Materialized View with parameters

The MV you created above takes no parameters; it always returns the full content of the MV when you call the REST endpoint. It is possible to specify parameters for a MV so that you can filter the contents at query time.

In this section you will create a new MV that allows filtering by specifying a range for the sensorAverage column.

  1. First, stop the job again so that you can add another MV.

  2. Click on the Materialized Views button and then on Add New Query to create a new MV.

    Enter the following property values and click Apply and Save Job.

    URL Pattern:   above60withRange/{lowerTemp}/{upperTemp}
    Query Builder: <click "Select All" to add all columns>
    Filters:       sensorGreatThan60  greater           0
                   AND
                   sensorAverage      greater or equal  {lowerTemp}
                   AND
                   sensorAverage      less or equal     {upperTemp}
    mv config3
  3. You will notice that the new URL for this MV has placeholders for the {lowerTemp} and {upperTemp} parameters:

    mv url parameters
  4. Close the Materialized View tab and execute the job again.

  5. Click on the Materialize Views tab, and click on the link for the MV that you just created.
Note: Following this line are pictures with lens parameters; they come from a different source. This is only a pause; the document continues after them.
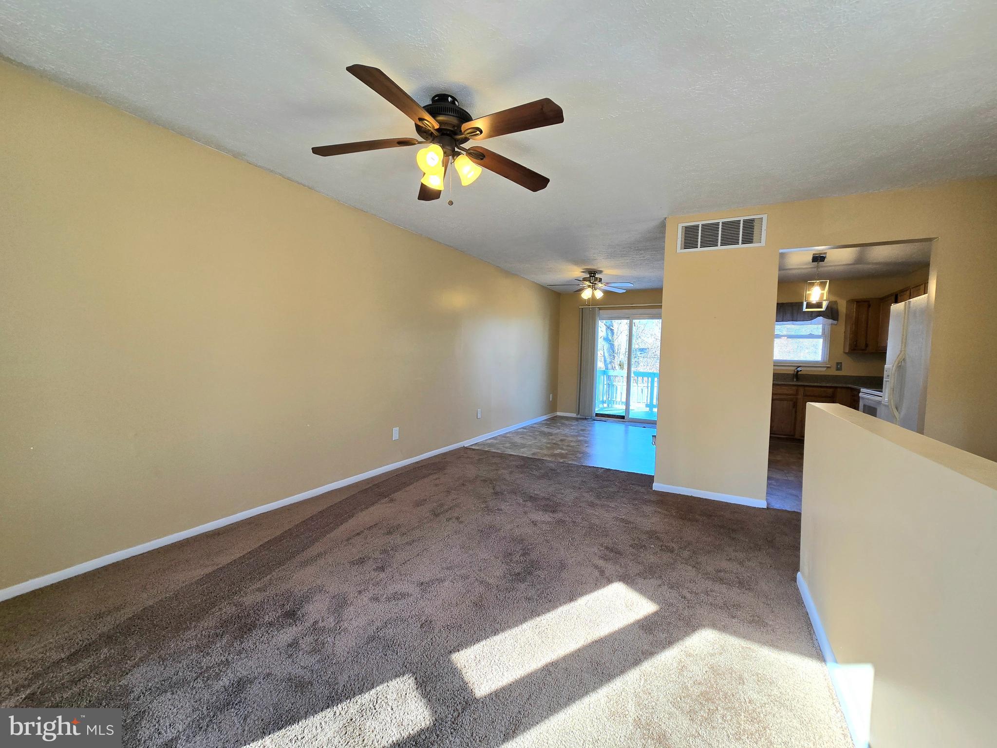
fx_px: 374
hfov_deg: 106.2
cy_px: 374
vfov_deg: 89.9
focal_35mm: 13
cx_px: 498
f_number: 2.2
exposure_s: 1/122
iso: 50
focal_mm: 2.2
    Since there are parameters in this MV’s URL, instead of redirecting you directly to another browser tab, SSB ask for the parameters values first. Enter the lower and upper bounds for the temperature range you want to query, and press Go:

    mv parameters
  6. Verify that the values of the sensorAverage field in the MV must all be within the range you specified.

  7. Try changing the value range to verify that the filter is working as expected.
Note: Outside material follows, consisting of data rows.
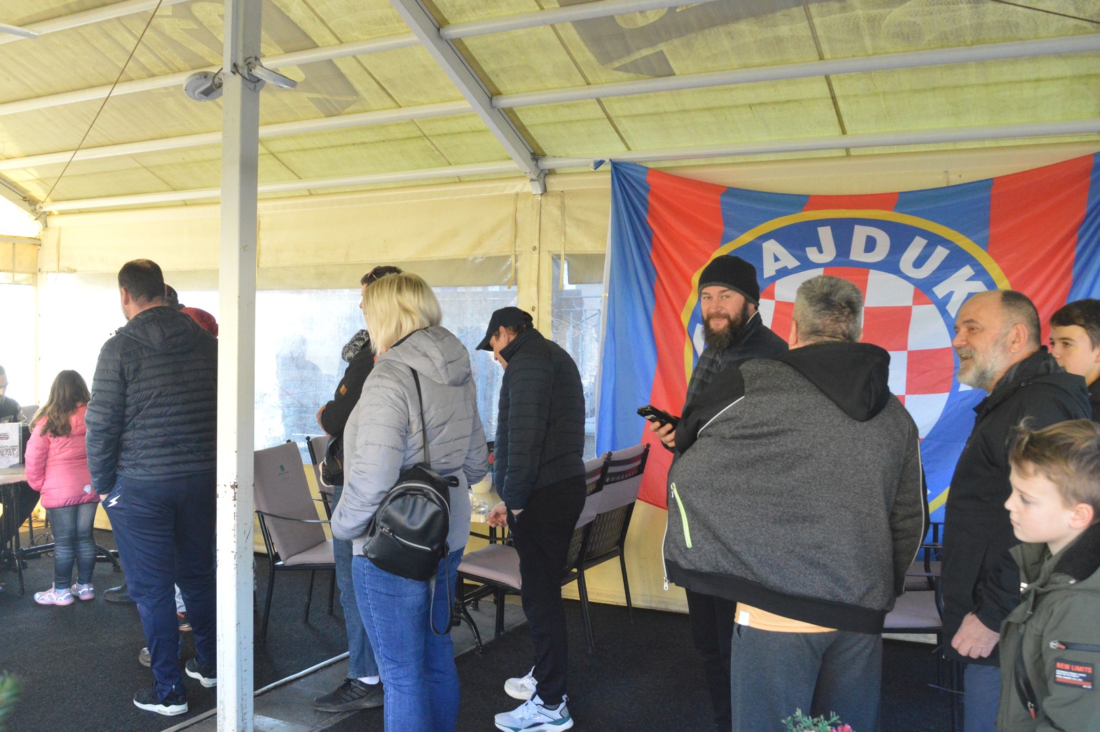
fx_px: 1007
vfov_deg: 39.9
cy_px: 366
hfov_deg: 57.3
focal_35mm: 33
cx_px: 550
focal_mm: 22
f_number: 8
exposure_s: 1/250
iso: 3200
  8. Once you have finished the lab, click on the SQL Jobs tab and stop all your jobs to release cluster resources.

Conclusion

You have now taken data from one topic, calculated aggregated results and written these to another topic. In order to validate that this was successful you have selected the result with an independent select query. Finally, you created Materialized Views for one of your jobs and queried those views through their REST endpoints.